Humanities...
This week, our dear Faculty of Sciences and Humanities had been commemorating its 76th anniversary of foundation, and they decided to do it by performing different activities throughout the week at the cinema theater. They called it “The week of humanities”, a name that for me, was really beyond from reality.
I must
admit, excitement wasn’t the first thing I felt when the notice of obligated
attendance was said, but being part of the university activities is one of my
responsibilities as a student. So even if I didn’t want to go, there I was, on
a Monday without having slept at all, standing in the middle of a crowd of
students who didn’t fit inside the small building where they expected to have us
all. Students and teachers, witnessed the poor organization of the event, since
a small theater that did not have the capacity to hold the hundreds of students
who were forced to go, to teachers who didn't even show up without prior notice,
and others making us participate at times that did not correspond to our class
time, making us waste time, money and patience.
Long story
short: the activity was a mess.
And was then
when I wondered: Are we really celebrating 76 years of the “HUMANITIES”
faculty? Because it didn’t seem like that, at all. Over the years, as a student
of this faculty, I’ve realized the precariousness of it, and how far we are
from achieving what it professes. Seventy-six years are not enough for the Humanities
faculty to demonstrate a shred of humanity to students, apparently.

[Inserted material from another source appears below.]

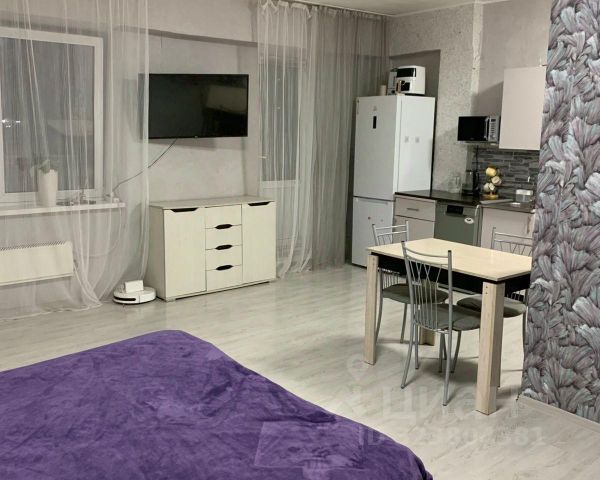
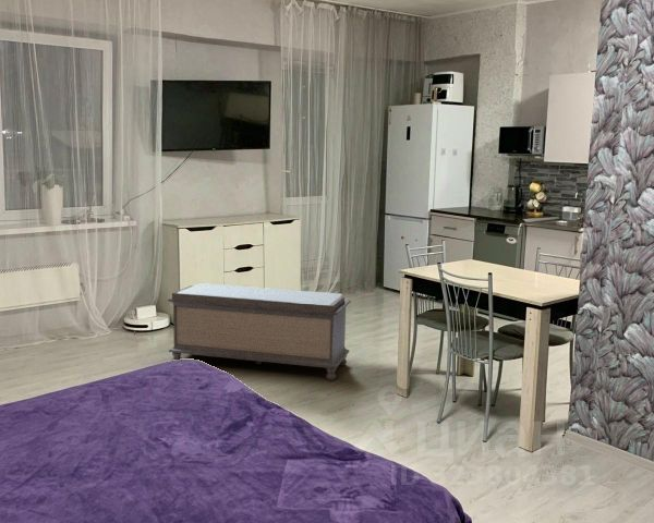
+ bench [167,282,352,381]
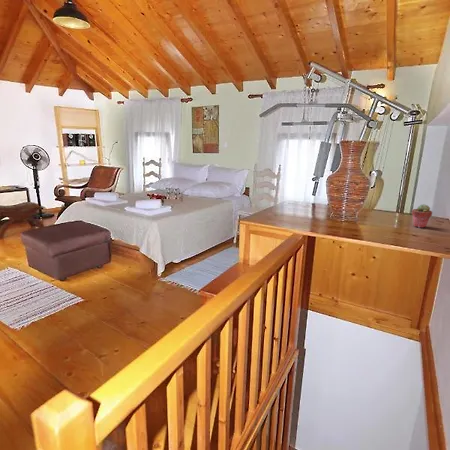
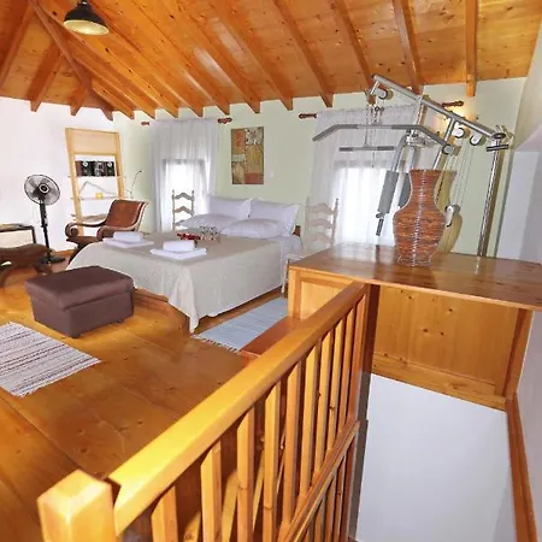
- potted succulent [411,203,433,229]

It simply
amazes me that our faculty is the most backward and abandoned of the entire
university, when it should be one of the most progressives.

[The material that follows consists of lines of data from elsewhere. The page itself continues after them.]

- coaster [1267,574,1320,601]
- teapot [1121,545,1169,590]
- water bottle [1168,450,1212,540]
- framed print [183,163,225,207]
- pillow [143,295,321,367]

But this doesn’t happen only in our faculty, or in our university. It happens everywhere, in our world, in our society. Every day we proclaim that we have advanced as a society, that we are no longer the same as a century ago, but in reality we are very far from being humanistic people. We lack of values, of empathy. We are becoming more and more robotic and cold, leaving our humanity behind. And maybe 76 years have not been enough to change, maybe we will need another 76 more.